We did it! It’s been a long day, but all thirty-five chickens have been killed, plucked and butchered. After the trauma of killing and butchering the first chicken (I won’t go into details) we didn’t think we’d get them all done today. But, we figured it out and fell into a rhythm.
At first we tried killing a few chickens with the axe and stump chop-off-the-head technique but this proved to be too messy and too traumatic for everyone (the chicken included). Instead we borrowed a slaughter cone from the neighbour. You use a slaughter cone by putting the chicken into the cone head first, slicing it’s jugular vein and letting the chicken bleed out. It’s much less traumatic and there are no headless chickens running around.
I took charge of the plucking and my sister and dad did the butchering.
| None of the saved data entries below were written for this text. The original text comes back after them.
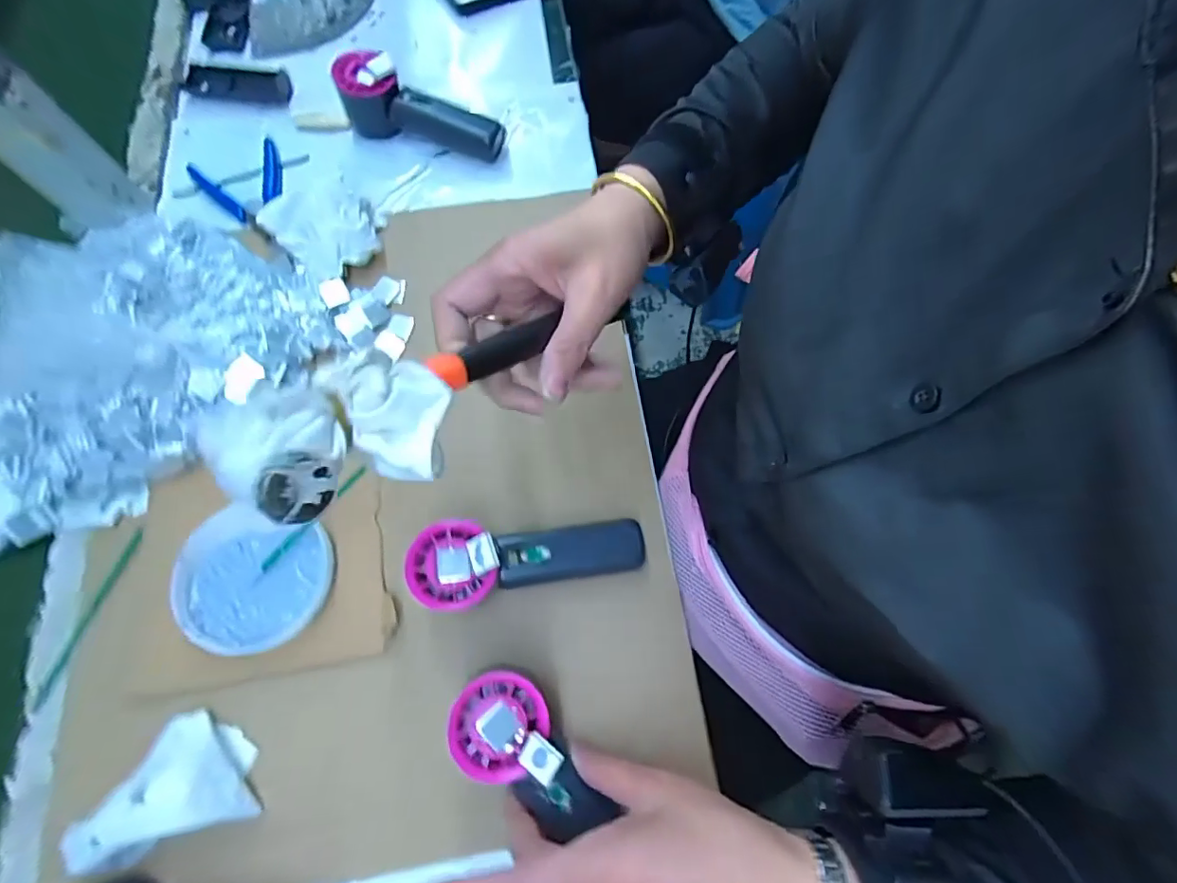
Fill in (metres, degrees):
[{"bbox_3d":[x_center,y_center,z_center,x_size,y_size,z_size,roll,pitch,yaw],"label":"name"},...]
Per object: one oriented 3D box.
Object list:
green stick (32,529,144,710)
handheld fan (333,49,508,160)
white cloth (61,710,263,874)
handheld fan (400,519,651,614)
[{"bbox_3d":[-0.347,0.120,0.370,0.009,0.005,0.122,19,71,5],"label":"green stick"},{"bbox_3d":[-0.158,-0.309,0.501,0.149,0.059,0.048,18,71,6],"label":"handheld fan"},{"bbox_3d":[-0.260,0.207,0.319,0.100,0.039,0.068,-18,71,-6],"label":"white cloth"},{"bbox_3d":[-0.039,0.078,0.361,0.155,0.055,0.055,-7,70,-2],"label":"handheld fan"}]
Of course we’d switch around depending on what was happening so we each got the chance to butcher and pluck.
A few of us who didn’t want to kill, pluck or butcher were on water duty. Water duty included keeping the scalding pot full of boiling water and refreshing the tubs of water we used for rinsing and cooling the chickens. My mom did the final cleaning of the chickens and prepped them for storage.
There is one thing I came to realize today. Killing, plucking and butchering chickens is much more work than killing, skinning and butchering rabbits. Another win for raising meat rabbits! Now, it’s true that a plucking machine would have helped and that we’d probably get quicker with more experience. But still! It took us about six hours from set up to clean up to complete thirty-five chickens. We could have done thirty-five rabbits in half that time, easily.